◆ **Work task**:
Give the lines from the start of the records up to and including the line containing "stole på. Avhengig" as a numbered list, leaving out any blank lines.

◆ **Exercise material**:
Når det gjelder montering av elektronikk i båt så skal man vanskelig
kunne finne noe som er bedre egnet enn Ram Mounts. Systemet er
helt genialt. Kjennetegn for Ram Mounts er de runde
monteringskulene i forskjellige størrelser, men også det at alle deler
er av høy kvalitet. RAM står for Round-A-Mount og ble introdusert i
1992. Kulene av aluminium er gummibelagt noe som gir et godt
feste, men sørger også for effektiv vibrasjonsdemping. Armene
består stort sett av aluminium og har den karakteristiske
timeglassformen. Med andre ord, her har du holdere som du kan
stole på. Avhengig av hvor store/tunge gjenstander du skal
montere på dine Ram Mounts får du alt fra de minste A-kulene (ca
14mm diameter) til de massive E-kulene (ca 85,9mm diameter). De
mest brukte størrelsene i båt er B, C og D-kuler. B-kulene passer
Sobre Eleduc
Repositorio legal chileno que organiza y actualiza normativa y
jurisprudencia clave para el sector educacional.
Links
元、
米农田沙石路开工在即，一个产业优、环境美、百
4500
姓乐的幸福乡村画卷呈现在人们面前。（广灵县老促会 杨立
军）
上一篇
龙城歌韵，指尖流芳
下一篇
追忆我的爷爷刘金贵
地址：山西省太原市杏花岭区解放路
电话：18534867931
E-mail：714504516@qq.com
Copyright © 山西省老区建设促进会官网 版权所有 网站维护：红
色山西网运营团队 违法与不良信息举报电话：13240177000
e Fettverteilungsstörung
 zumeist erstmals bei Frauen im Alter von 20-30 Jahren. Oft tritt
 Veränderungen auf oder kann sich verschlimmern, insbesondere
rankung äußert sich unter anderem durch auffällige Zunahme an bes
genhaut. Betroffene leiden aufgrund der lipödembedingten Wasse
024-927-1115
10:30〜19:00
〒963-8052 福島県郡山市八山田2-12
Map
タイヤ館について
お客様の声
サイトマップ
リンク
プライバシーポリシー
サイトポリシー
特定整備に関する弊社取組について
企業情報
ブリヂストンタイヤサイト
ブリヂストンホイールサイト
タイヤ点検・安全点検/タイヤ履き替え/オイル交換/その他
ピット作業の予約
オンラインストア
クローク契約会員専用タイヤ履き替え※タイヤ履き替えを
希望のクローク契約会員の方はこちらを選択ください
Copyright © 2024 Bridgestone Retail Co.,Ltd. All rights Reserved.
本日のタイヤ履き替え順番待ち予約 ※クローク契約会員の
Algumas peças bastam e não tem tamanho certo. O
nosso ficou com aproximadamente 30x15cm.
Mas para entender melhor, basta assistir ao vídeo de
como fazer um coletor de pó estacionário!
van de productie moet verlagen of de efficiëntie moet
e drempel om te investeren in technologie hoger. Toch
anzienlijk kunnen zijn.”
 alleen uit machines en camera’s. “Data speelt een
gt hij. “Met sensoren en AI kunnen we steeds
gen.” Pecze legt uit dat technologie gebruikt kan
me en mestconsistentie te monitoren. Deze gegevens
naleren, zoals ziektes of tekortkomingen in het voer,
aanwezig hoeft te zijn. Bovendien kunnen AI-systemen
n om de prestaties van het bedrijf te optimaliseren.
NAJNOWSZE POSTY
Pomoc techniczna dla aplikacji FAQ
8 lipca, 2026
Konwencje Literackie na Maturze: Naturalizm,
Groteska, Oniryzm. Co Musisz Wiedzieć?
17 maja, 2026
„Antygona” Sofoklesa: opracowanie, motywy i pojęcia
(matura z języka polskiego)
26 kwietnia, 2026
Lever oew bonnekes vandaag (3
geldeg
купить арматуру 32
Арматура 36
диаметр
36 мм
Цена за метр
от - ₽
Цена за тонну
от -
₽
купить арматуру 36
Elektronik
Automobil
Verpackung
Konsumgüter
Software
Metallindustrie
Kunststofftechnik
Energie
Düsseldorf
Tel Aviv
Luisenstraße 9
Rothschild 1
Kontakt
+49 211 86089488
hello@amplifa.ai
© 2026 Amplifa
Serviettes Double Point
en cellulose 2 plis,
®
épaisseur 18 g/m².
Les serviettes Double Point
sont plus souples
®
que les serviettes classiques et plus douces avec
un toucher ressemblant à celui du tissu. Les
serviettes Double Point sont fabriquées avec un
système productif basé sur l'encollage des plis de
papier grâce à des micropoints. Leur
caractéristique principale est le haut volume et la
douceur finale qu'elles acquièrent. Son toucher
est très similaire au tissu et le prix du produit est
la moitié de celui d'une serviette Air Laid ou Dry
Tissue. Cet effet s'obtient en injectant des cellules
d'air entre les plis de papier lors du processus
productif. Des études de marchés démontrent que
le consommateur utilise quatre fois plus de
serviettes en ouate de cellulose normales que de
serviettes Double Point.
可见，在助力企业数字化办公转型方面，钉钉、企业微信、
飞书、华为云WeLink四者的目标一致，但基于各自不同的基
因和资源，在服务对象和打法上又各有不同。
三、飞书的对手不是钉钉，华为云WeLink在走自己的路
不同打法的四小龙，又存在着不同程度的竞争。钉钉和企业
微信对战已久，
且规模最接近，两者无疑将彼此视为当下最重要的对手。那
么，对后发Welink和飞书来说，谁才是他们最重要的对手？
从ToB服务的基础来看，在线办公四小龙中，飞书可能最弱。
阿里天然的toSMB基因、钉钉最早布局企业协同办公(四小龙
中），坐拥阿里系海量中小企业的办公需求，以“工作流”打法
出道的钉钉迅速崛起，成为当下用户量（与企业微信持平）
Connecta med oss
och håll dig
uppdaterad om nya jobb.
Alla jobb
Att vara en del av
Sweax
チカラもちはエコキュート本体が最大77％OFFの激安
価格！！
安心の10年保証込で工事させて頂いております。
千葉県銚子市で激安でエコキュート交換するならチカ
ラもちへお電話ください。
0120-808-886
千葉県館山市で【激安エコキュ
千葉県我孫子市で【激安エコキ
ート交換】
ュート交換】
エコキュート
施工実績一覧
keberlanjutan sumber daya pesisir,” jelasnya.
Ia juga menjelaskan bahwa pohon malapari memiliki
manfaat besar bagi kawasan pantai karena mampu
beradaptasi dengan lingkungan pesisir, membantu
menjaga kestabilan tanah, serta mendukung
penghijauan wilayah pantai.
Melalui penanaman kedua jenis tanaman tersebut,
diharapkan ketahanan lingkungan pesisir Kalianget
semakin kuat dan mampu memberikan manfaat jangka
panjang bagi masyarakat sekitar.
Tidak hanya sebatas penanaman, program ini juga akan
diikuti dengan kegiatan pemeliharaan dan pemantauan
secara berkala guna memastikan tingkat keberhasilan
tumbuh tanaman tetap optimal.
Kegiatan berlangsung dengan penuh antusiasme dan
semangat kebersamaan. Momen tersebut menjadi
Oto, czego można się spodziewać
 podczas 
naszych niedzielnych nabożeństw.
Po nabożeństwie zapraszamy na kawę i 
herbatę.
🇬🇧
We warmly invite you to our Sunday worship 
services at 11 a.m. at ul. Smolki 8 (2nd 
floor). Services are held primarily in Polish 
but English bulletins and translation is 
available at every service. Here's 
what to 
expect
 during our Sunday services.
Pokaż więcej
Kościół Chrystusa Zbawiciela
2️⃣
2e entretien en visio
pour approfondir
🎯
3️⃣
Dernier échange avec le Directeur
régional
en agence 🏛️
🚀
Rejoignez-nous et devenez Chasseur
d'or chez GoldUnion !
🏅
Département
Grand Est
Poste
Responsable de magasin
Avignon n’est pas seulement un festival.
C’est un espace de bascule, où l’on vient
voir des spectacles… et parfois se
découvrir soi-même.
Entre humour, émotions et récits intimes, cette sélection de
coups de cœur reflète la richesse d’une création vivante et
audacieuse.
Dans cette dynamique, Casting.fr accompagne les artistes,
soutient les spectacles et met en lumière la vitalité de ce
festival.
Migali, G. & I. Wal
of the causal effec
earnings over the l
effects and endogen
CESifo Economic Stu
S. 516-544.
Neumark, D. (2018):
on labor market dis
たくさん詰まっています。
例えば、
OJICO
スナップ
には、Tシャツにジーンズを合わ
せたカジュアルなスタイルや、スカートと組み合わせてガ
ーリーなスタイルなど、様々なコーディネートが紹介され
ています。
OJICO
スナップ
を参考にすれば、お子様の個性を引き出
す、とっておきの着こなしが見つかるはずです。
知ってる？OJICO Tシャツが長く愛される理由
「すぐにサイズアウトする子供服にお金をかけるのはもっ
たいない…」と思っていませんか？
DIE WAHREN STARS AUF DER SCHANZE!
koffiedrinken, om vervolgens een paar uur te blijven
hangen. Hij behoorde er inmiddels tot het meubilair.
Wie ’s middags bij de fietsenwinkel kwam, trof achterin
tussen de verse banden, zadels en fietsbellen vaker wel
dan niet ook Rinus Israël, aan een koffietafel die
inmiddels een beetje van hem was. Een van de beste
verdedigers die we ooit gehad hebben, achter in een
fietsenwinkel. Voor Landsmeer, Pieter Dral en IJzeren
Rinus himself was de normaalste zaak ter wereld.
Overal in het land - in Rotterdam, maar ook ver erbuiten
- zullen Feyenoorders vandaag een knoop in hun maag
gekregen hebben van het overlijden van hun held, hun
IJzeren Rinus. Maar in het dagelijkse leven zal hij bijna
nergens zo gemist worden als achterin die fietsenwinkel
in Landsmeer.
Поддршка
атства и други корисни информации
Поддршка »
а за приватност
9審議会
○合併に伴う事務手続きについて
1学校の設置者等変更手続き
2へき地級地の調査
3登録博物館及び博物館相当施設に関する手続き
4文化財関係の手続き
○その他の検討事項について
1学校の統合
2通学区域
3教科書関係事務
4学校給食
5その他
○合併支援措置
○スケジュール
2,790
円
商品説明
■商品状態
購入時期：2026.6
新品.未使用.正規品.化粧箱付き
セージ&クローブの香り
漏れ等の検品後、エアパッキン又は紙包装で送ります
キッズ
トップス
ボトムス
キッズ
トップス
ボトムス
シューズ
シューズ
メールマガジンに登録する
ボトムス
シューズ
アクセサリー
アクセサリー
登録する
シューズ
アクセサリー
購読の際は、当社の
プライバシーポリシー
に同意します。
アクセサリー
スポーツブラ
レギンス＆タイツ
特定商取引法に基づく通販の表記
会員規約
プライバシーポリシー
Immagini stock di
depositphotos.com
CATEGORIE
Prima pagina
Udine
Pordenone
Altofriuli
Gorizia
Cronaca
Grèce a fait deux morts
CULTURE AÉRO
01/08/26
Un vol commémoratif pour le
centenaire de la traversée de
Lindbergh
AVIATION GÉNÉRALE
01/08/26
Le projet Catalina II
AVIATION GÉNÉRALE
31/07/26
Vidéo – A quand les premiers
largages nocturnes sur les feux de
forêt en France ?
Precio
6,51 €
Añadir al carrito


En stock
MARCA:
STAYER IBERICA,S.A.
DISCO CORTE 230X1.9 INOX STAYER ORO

◆ **Exercise solution**:
1. Når det gjelder montering av elektronikk i båt så skal man vanskelig
2. kunne finne noe som er bedre egnet enn Ram Mounts. Systemet er
3. helt genialt. Kjennetegn for Ram Mounts er de runde
4. monteringskulene i forskjellige størrelser, men også det at alle deler
5. er av høy kvalitet. RAM står for Round-A-Mount og ble introdusert i
6. 1992. Kulene av aluminium er gummibelagt noe som gir et godt
7. feste, men sørger også for effektiv vibrasjonsdemping. Armene
8. består stort sett av aluminium og har den karakteristiske
9. timeglassformen. Med andre ord, her har du holdere som du kan
10. stole på. Avhengig av hvor store/tunge gjenstander du skal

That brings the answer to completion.